Towards the end of Year 12 and into Year 13 we move on to examine the history of political thought and consider how the great ideologies have developed, changed and mutated over the years. Here we look at the ideologies of Socialism, Liberalism, Conservatism and Nationalism. This segment of the course provides an opportunity to think about politics in more abstract and philosophical terms away from the day to day nitty gritty of Westminster. Should the government stay out of our lives? Does Nationalism always promote violence and exclusion? Has modern day socialism abandoned its roots?

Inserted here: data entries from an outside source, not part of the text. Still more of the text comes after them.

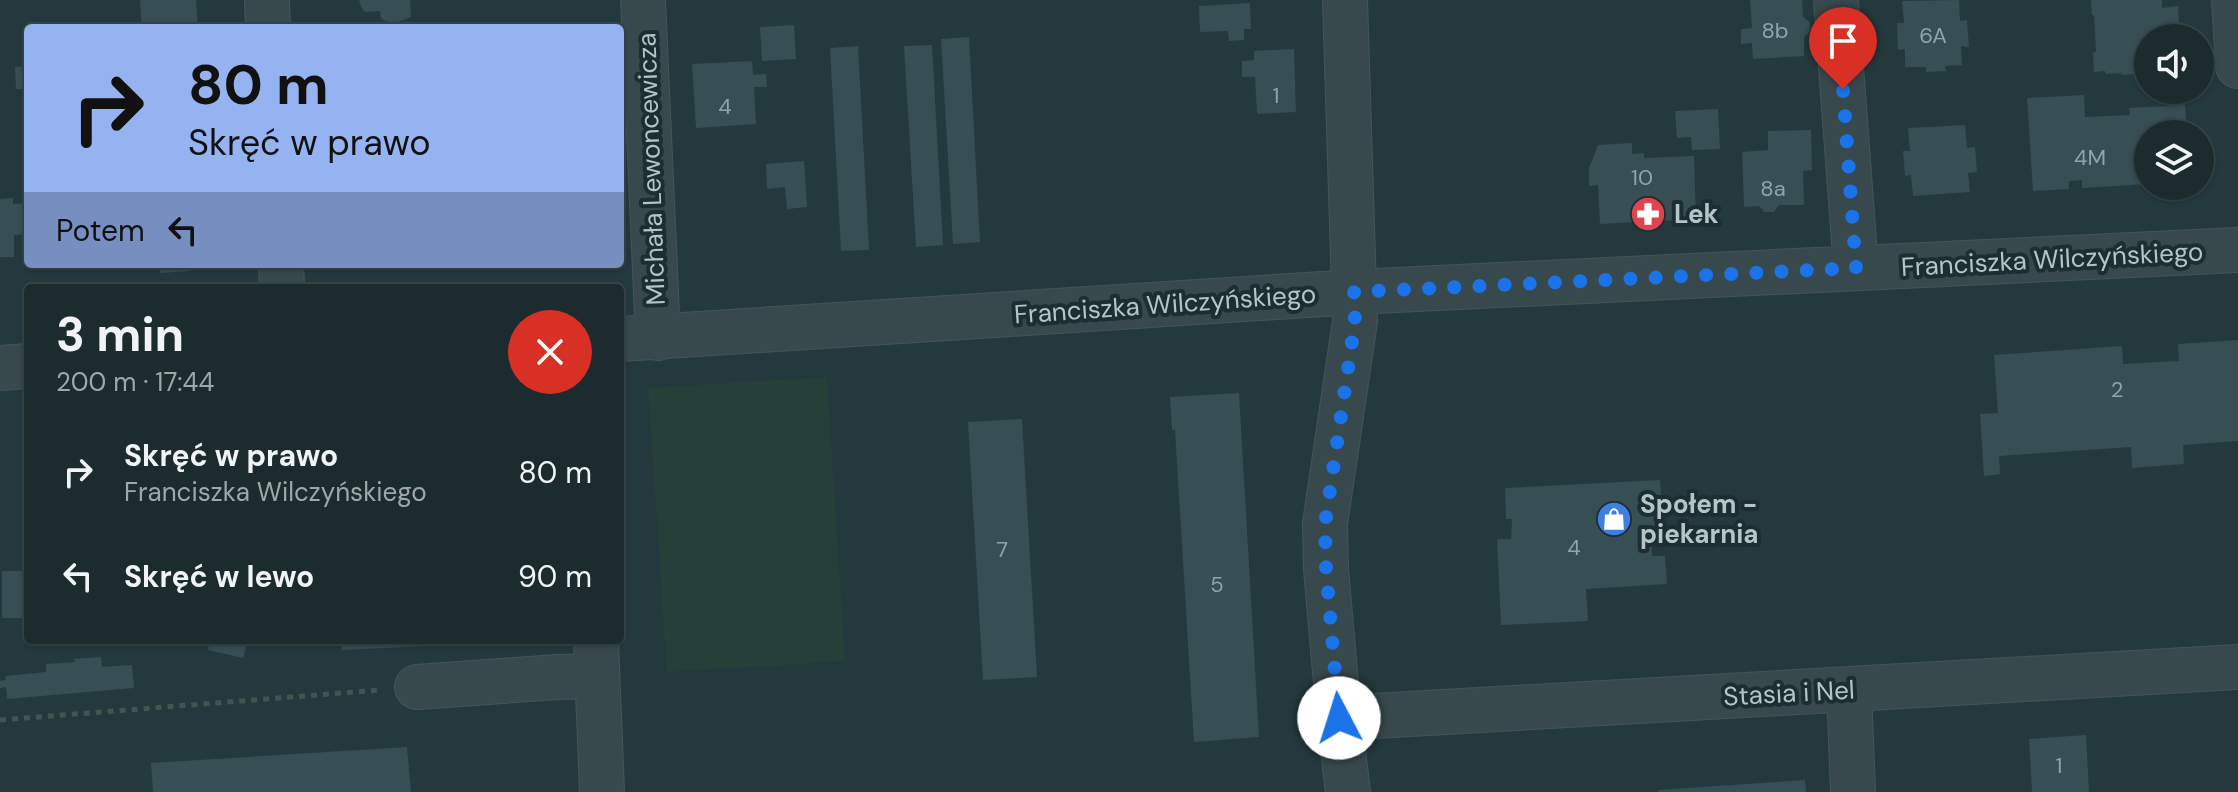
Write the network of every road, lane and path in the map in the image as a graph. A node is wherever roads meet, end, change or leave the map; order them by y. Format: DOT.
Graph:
graph roads {
  1 [pos="267,0"];
  2 [pos="643,0"];
  3 [pos="1345,0"];
  4 [pos="1836,0"];
  5 [pos="2234,0"];
  6 [pos="268,24"];
  7 [pos="2238,66"];
  8 [pos="2238,250"];
  9 [pos="1856,268"];
  10 [pos="1354,292"];
  11 [pos="639,338"];
  12 [pos="24,366"];
  13 [pos="0,368"];
  14 [pos="596,658"];
  15 [pos="2238,667"];
  16 [pos="417,687"];
  17 [pos="1849,689"];
  18 [pos="1339,718"];
  19 [pos="0,720"];
  20 [pos="602,792"];
  21 [pos="1348,792"];
  22 [pos="1853,792"];
  1 -- 6 [label="street"];
  2 -- 11 [label="street, Michała Lewoncewicza"];
  3 -- 10 [label="street"];
  4 -- 9 [label="street"];
  5 -- 7 [label="street"];
  8 -- 9 [label="street, Franciszka Wilczyńskiego"];
  9 -- 10 [label="street, Franciszka Wilczyńskiego"];
  10 -- 11 [label="street, Franciszka Wilczyńskiego"];
  10 -- 18 [label="street"];
  12 -- 13 [label="street"];
  14 -- 16 [label="street"];
  14 -- 20 [label="street"];
  15 -- 17 [label="street, Stasia i Nel"];
  16 -- 19 [label="path"];
  17 -- 18 [label="street, Stasia i Nel"];
  17 -- 22 [label="street"];
  18 -- 21 [label="street"];
}
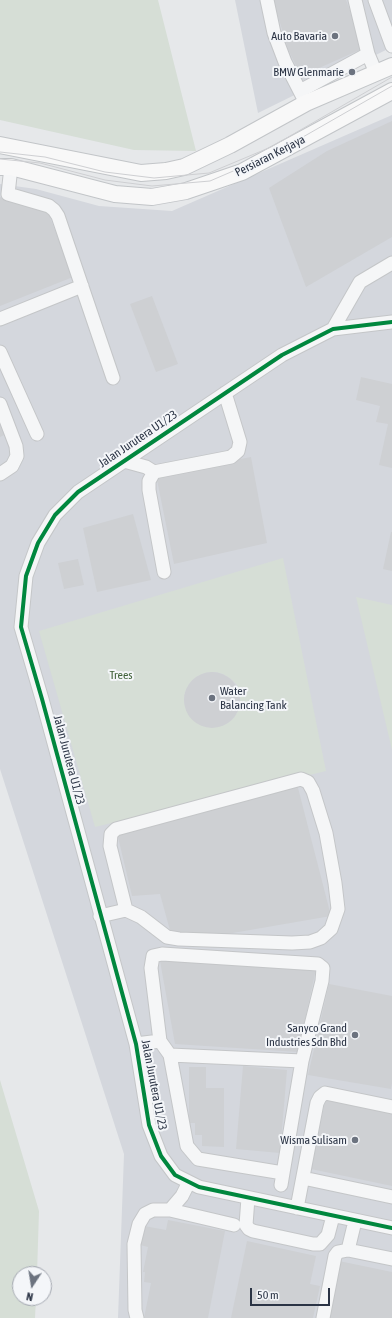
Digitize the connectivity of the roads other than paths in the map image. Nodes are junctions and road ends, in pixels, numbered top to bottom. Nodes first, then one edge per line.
1 (267, 0) edge
2 (355, 0) edge
3 (375, 0) edge
4 (391, 38) edge
5 (368, 54) junction
6 (392, 66) edge
7 (376, 73) junction
8 (392, 92) edge
9 (303, 97) junction
10 (0, 145) edge
11 (6, 167) edge
12 (4, 193) edge
13 (392, 263) edge
14 (82, 286) junction
15 (0, 319) edge
16 (392, 322) edge
17 (333, 329) junction
18 (0, 352) edge
19 (113, 378) dead end
20 (225, 393) junction
21 (0, 404) edge
22 (37, 434) dead end
23 (124, 461) junction
24 (154, 472) junction
25 (0, 474) edge
26 (164, 572) dead end
27 (126, 910) junction
28 (100, 916) junction
29 (160, 1041) junction
30 (136, 1044) junction
31 (170, 1055) junction
32 (302, 1061) junction
33 (392, 1107) edge
34 (303, 1178) junction
35 (189, 1182) junction
36 (392, 1197) edge
37 (248, 1198) junction
38 (297, 1208) junction
39 (170, 1210) junction
40 (333, 1216) junction
41 (355, 1220) junction
42 (234, 1224) dead end
43 (392, 1228) edge
44 (348, 1250) junction
45 (392, 1259) edge
46 (137, 1318) edge
47 (323, 1318) edge

1 - 9 street
2 - 5 street
3 - 4 street
5 - 7 street
5 - 9 street
6 - 7 main road
7 - 9 main road
8 - 11 main road, Persiaran Kerjaya
9 - 10 main road
11 - 12 street
12 - 14 street
13 - 17 street
14 - 15 street
14 - 19 street
16 - 17 street, Jalan Jurutera U1/23
17 - 20 street, Jalan Jurutera U1/23
18 - 22 street
20 - 23 street, Jalan Jurutera U1/23
20 - 24 street
21 - 25 street
23 - 24 street
23 - 28 street, Jalan Jurutera U1/23
24 - 26 street
27 - 27 street
27 - 28 street
28 - 30 street, Jalan Jurutera U1/23
29 - 30 street
29 - 31 street
29 - 32 street
30 - 35 street, Jalan Jurutera U1/23
31 - 32 street
31 - 32 street
33 - 34 street
34 - 36 street
34 - 38 street
35 - 37 street, Jalan Jurutera U1/23
35 - 39 street
37 - 38 street, Jalan Jurutera U1/23
37 - 40 street
38 - 40 street, Jalan Jurutera U1/23
39 - 42 street
39 - 46 street
40 - 41 street, Jalan Jurutera U1/23
41 - 43 street, Jalan Jurutera U1/23
41 - 44 street
44 - 45 street
44 - 47 street

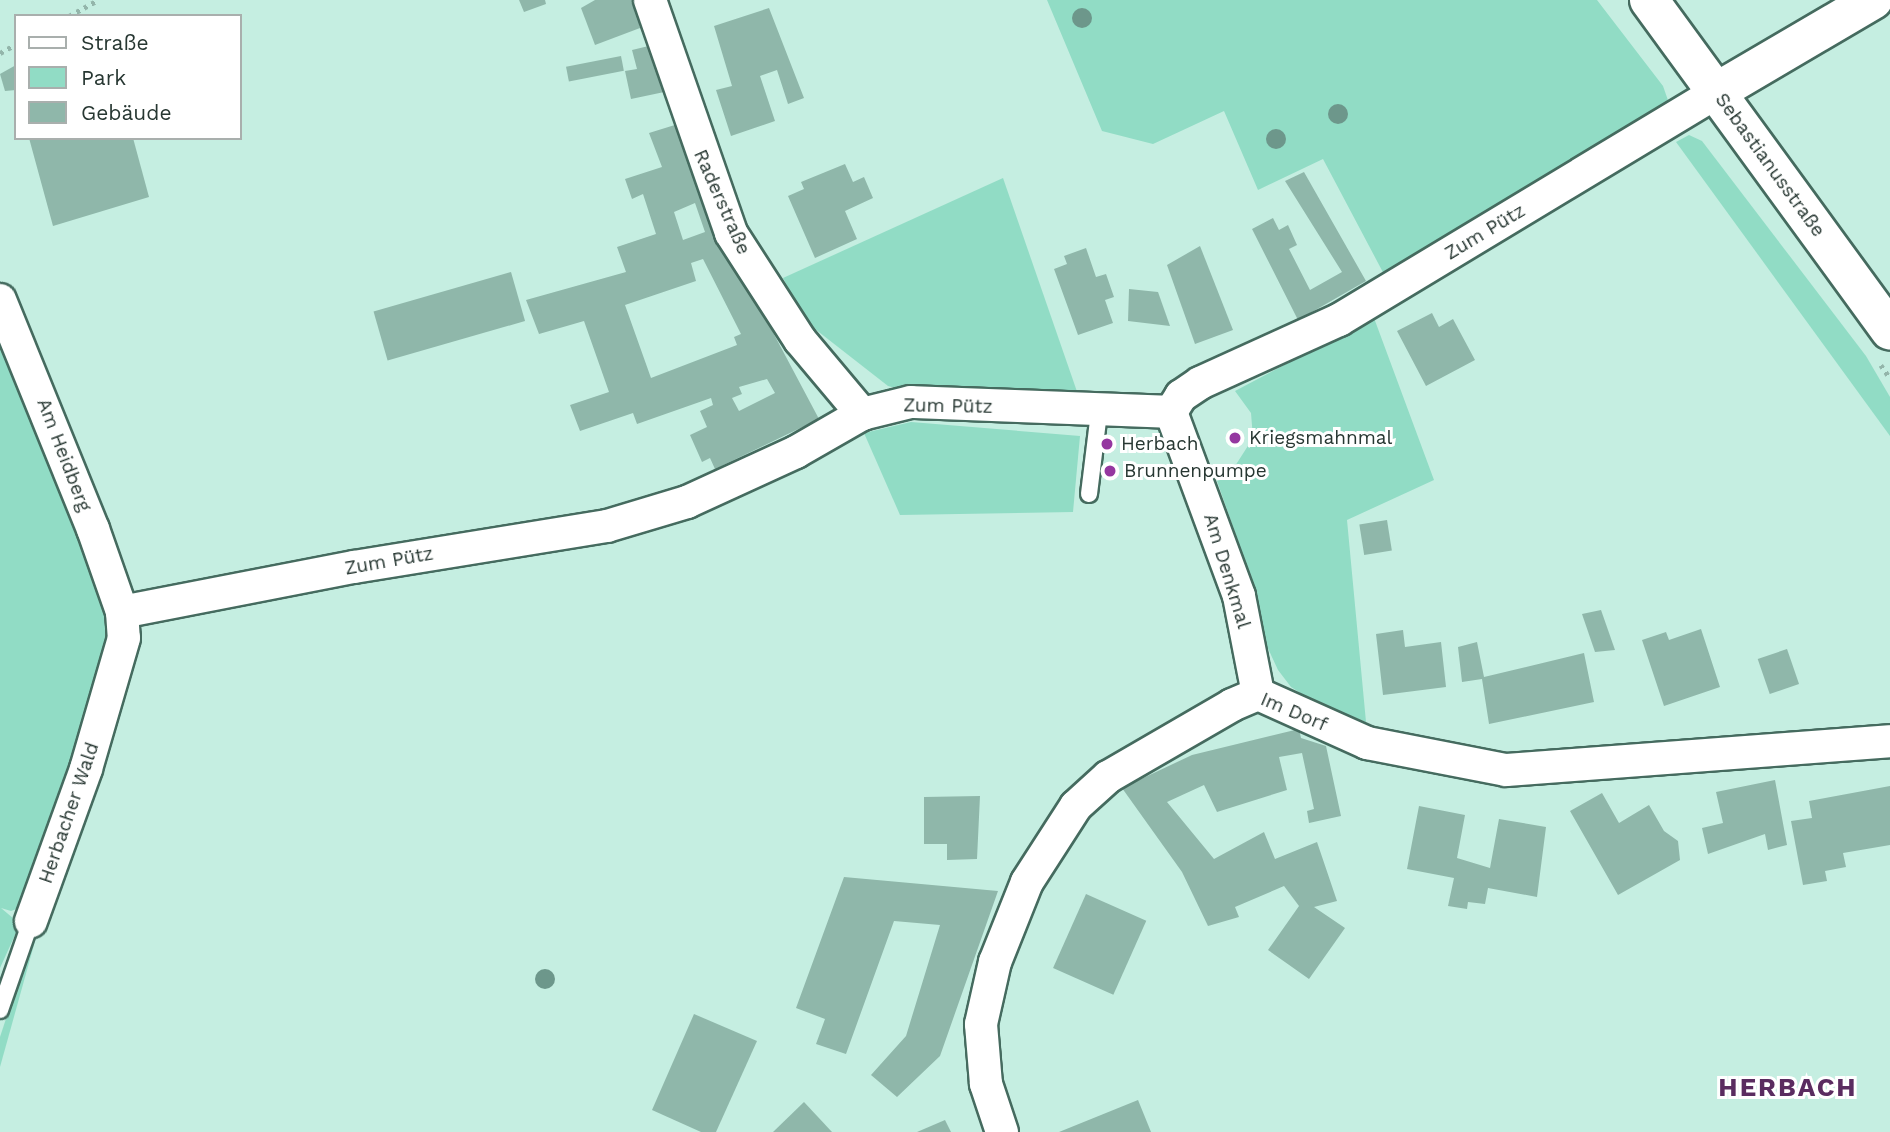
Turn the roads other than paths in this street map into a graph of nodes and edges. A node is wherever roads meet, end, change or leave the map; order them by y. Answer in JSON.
{"nodes":[{"id":1,"x":650,"y":0,"type":"edge"},
{"id":2,"x":1649,"y":0,"type":"edge"},
{"id":3,"x":1873,"y":0,"type":"edge"},
{"id":4,"x":1718,"y":92,"type":"junction"},
{"id":5,"x":0,"y":300,"type":"edge"},
{"id":6,"x":1890,"y":331,"type":"edge"},
{"id":7,"x":1099,"y":412,"type":"junction"},
{"id":8,"x":1171,"y":412,"type":"junction"},
{"id":9,"x":862,"y":414,"type":"junction"},
{"id":10,"x":1089,"y":494,"type":"dead end"},
{"id":11,"x":122,"y":612,"type":"junction"},
{"id":12,"x":1258,"y":694,"type":"junction"},
{"id":13,"x":1890,"y":741,"type":"edge"},
{"id":14,"x":31,"y":922,"type":"joint"},
{"id":15,"x":0,"y":1010,"type":"edge"},
{"id":16,"x":1002,"y":1132,"type":"edge"}],
"edges":[{"from":1,"to":9,"type":"street","name":"Raderstraße"},
{"from":2,"to":4,"type":"street","name":"Sebastianusstraße"},
{"from":3,"to":4,"type":"street"},
{"from":4,"to":6,"type":"street","name":"Sebastianusstraße"},
{"from":4,"to":8,"type":"street","name":"Zum Pütz"},
{"from":5,"to":11,"type":"street","name":"Am Heidberg"},
{"from":7,"to":8,"type":"street","name":"Zum Pütz"},
{"from":7,"to":9,"type":"street","name":"Zum Pütz"},
{"from":7,"to":10,"type":"lane"},
{"from":8,"to":12,"type":"street","name":"Am Denkmal"},
{"from":9,"to":11,"type":"street","name":"Zum Pütz"},
{"from":11,"to":14,"type":"street","name":"Herbacher Wald"},
{"from":12,"to":13,"type":"street","name":"Im Dorf"},
{"from":12,"to":16,"type":"street","name":"Im Dorf"},
{"from":14,"to":15,"type":"lane","name":"Herbacher Wald"}]}
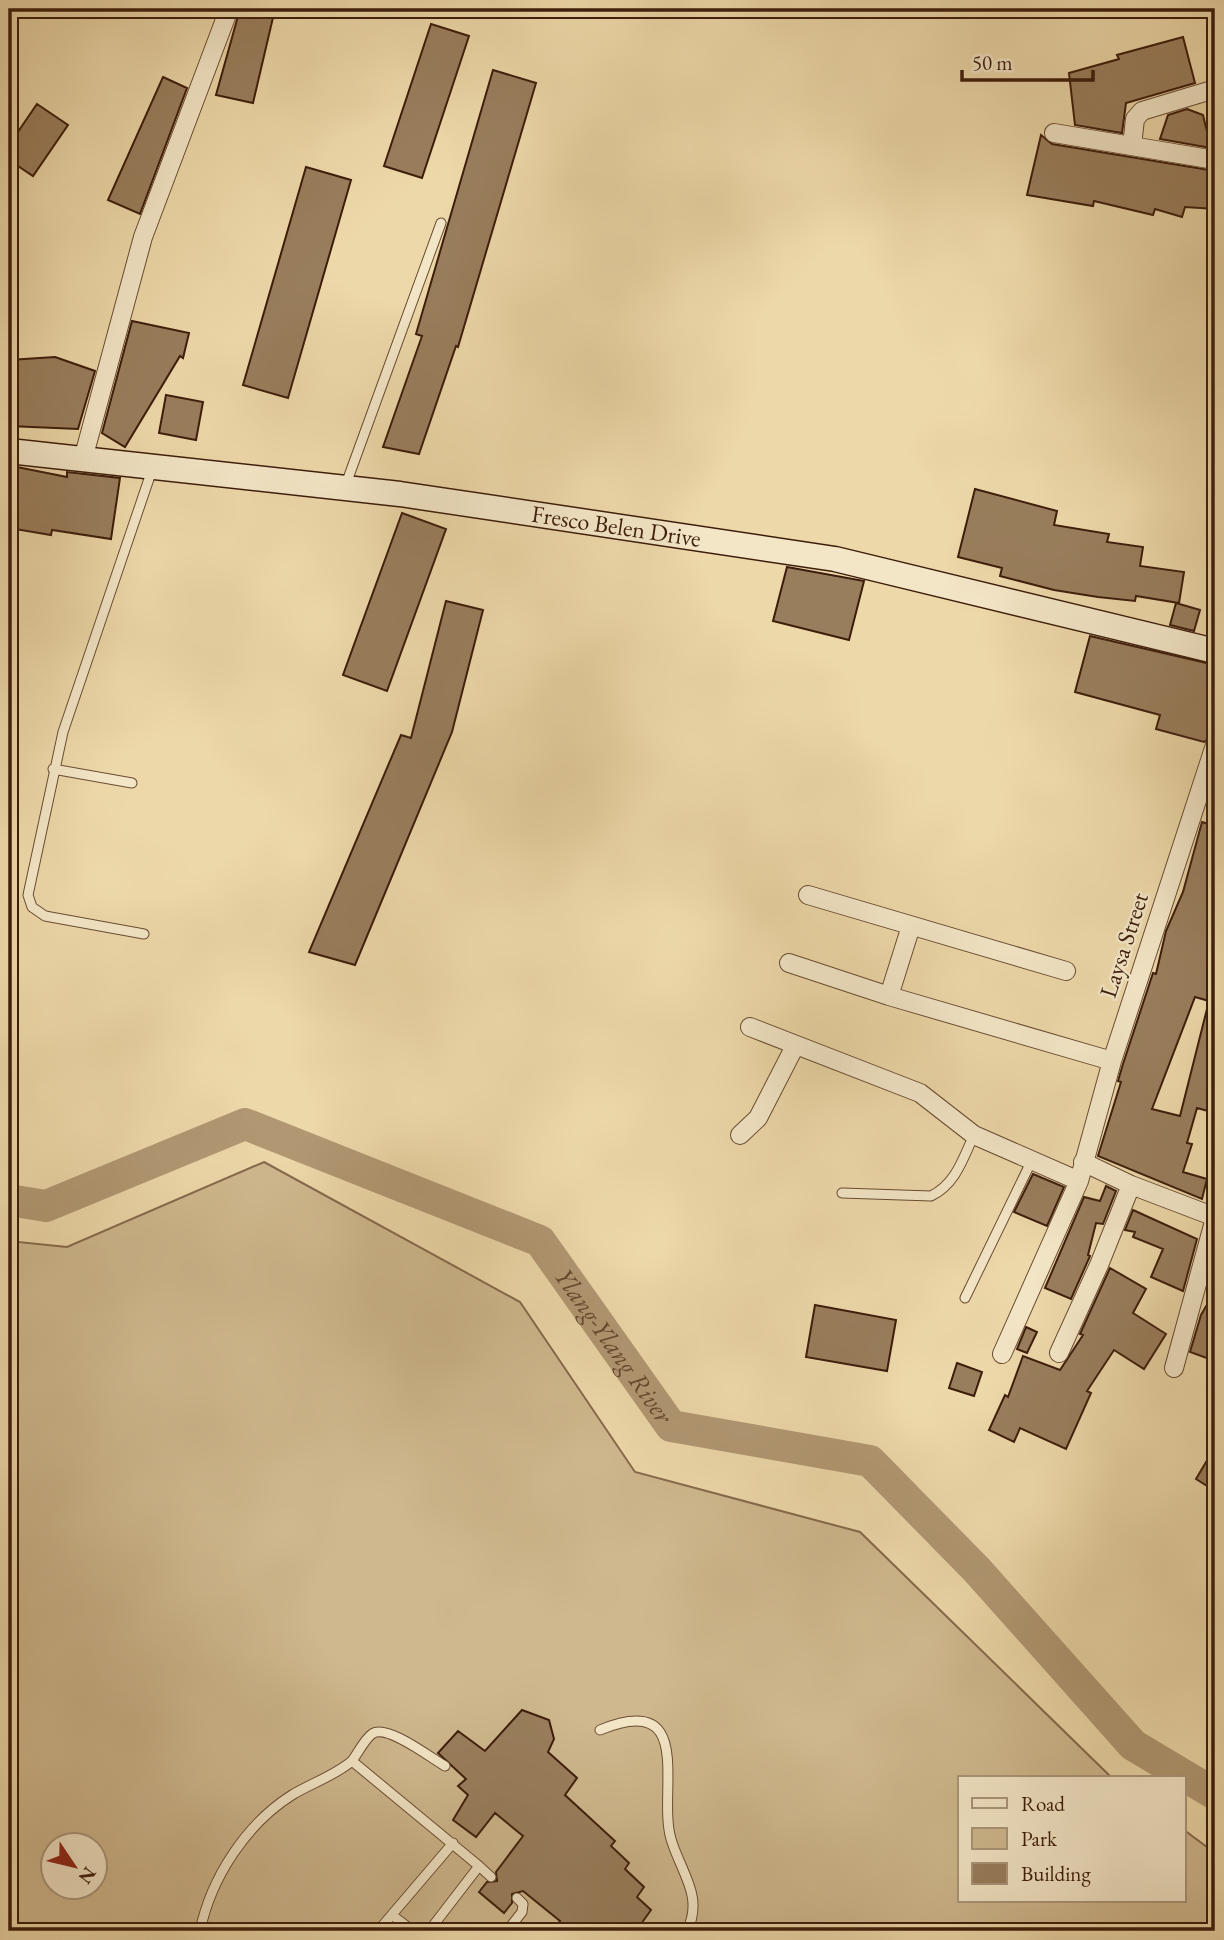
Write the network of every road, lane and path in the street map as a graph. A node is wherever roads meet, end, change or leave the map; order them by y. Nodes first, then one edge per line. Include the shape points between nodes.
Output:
1 (229, 9) edge
2 (1215, 89) edge
3 (1054, 133) dead end
4 (1132, 146) junction
5 (1215, 160) edge
6 (441, 223) dead end
7 (9, 451) edge
8 (83, 459) junction
9 (153, 466) junction
10 (345, 488) junction
11 (1215, 651) edge
12 (1215, 745) edge
13 (53, 769) junction
14 (132, 783) dead end
15 (808, 895) dead end
16 (911, 926) junction
17 (144, 934) dead end
18 (789, 962) dead end
19 (1066, 971) dead end
20 (889, 996) junction
21 (750, 1027) dead end
22 (796, 1046) junction
23 (1112, 1061) junction
24 (740, 1135) dead end
25 (974, 1135) junction
26 (1032, 1160) junction
27 (1083, 1162) junction
28 (1079, 1181) junction
29 (1131, 1185) junction
30 (842, 1194) dead end
31 (1215, 1217) edge
32 (965, 1298) dead end
33 (1059, 1353) dead end
34 (1002, 1354) dead end
35 (1174, 1368) dead end
36 (600, 1730) dead end
37 (352, 1761) junction
38 (445, 1766) dead end
39 (453, 1843) junction
40 (479, 1866) junction
41 (491, 1877) dead end
42 (517, 1898) dead end
43 (392, 1915) junction
44 (200, 1931) edge
45 (378, 1931) edge
46 (413, 1931) edge
47 (429, 1931) edge
48 (507, 1931) edge
49 (687, 1931) edge

1 - 8 street via 143,237
2 - 4 street via 1142,111 1135,119
3 - 4 street
4 - 5 street
6 - 10 lane
7 - 8 street, Fresco Belen Drive
8 - 9 street, Fresco Belen Drive
9 - 10 street, Fresco Belen Drive
9 - 13 lane
10 - 11 street, Fresco Belen Drive via 835,559
12 - 23 street, Laysa Street
13 - 14 lane
13 - 17 lane via 28,895 32,907 45,916
15 - 16 street
16 - 19 street
16 - 20 street
18 - 20 street
20 - 23 street
21 - 22 street
22 - 24 street via 758,1118
22 - 25 street via 920,1093
23 - 27 street, Laysa Street
25 - 26 street
25 - 30 lane via 943,1191 931,1196
26 - 28 street
26 - 32 lane
27 - 28 street, Laysa Street
27 - 29 street
28 - 34 street, Laysa Street
29 - 31 street
29 - 33 street
31 - 35 street
36 - 49 lane via 632,1719 648,1724 666,1742 667,1819 692,1889 694,1913
37 - 38 lane via 372,1734 380,1731
37 - 39 lane
37 - 44 lane via 264,1815 233,1854
39 - 40 lane
39 - 43 lane
40 - 41 lane
40 - 47 lane
42 - 48 lane via 523,1904 522,1912
43 - 45 lane
43 - 46 lane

Finally, the later half of Year 13 is focused on Global Politics. Here we ask the really big questions about the future of our planet. Can national governments come together to find common answers to common problems such as climate change? Does BREXIT spell the beginning of the end for the European Union? How real is the much-heralded ‘Rise of China’ as a new superpower?  This topic allows students to look beyond our borders and consider how the process of globalisation is changing almost every aspect of our politics and our lives.

Finally, outside of lessons the Politics department is passionate about engaging the younger years with politics. We believe it is essential that all students have a degree of political literacy so as to make them active, engaged and empowered citizens. We have held many mock elections and mock referendums which have seen each form group becoming constituencies and students taking on the role of party representatives educating the school about their party’s policies and beliefs. We also organise an enriching roster of outside speakers to broaden the horizons of our students. This has included sitting Members of Parliament, leading lecturers from various Russell Group Universities, top lawyers involved in the Article 50 case and big names like the BBC’s Nick Robinson.

The majority of our students go on to study politics related subjects at university with several each year being offered places for PPE and HSPS at Oxford or Cambridge. The Politics Department is committed to enabling Owenians to become true ‘political animals’ with an interest in the subject and the world around them that goes well beyond the classroom.